I use a Chocobivision tempering machine to temper approximately five pounds of Callebaut milk chocolate. I used the temperature off the back of the bag and programmed that into the machine. When the machine told me the chocolate was in temper I filled my molds and then placed them in the refrigerator for about five minutes to set them. End result was beautiful. After making truffles when I demoulded it worked great and they all came out nice and shiny.
The other day I decided to skip the refriegerator step thinking I didn't need to do that. Room temperature should be fine. It's 72F and 50% humidity. I figured that was cool enough and they would setup really nice. I filled the molds, they looked good, so I placed them on sheet pans, the pans into one of my racks, plenty of air circulation and not too close together, then went to lunch. Came back and almost all of them were splotchy. I had a different kind of mold that I had also made shells with from the same batch of chocolate that I had placed in the fridge for a few minutes. That one did not appear splotchy.
Is my chocolate not actually properly tempered or is the refrigeration a needed step in the process? I've read that 68F is ideal for the workshop but I don't have control over the temp as this is a commisary where I lease space. Is 72F too high? Is 50% humidity too high?
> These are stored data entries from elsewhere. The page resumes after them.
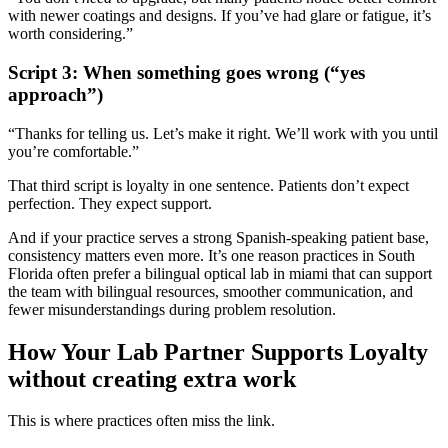
with newer coatings and designs. If you’ve had glare or fatigue, it’s
worth considering.”
Script 3: When something goes wrong (“yes
approach”)
“Thanks for telling us. Let’s make it right. We’ll work with you until
you’re comfortable.”
That third script is loyalty in one sentence. Patients don’t expect
perfection. They expect support.
And if your practice serves a strong Spanish-speaking patient base,
consistency matters even more. It’s one reason practices in South
Florida often prefer a
bilingual optical lab in miami
that can support
the team with bilingual resources, smoother communication, and
fewer misunderstandings during problem resolution.
How Your Lab Partner Supports Loyalty
without creating extra work
This is where practices often miss the link.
For tempering the chocolate I used the temps listed on the back of the bag of callets. I know it's melting at 113F but I don't recall the other two temps. The final temp for either milk or dark is 89.6F but I don't recall which one. I'll be at the kitchen later today and can check and see what three temps it's using for both and report back. For dark chcolate it's melting at 115F. And again, everything seems fine as long as I put the molds in the fridge for about five minutes. If there's something I can do to get a good reliable temper without having to use the fridge, that would be awesome.
I'll comment with the temps this evening.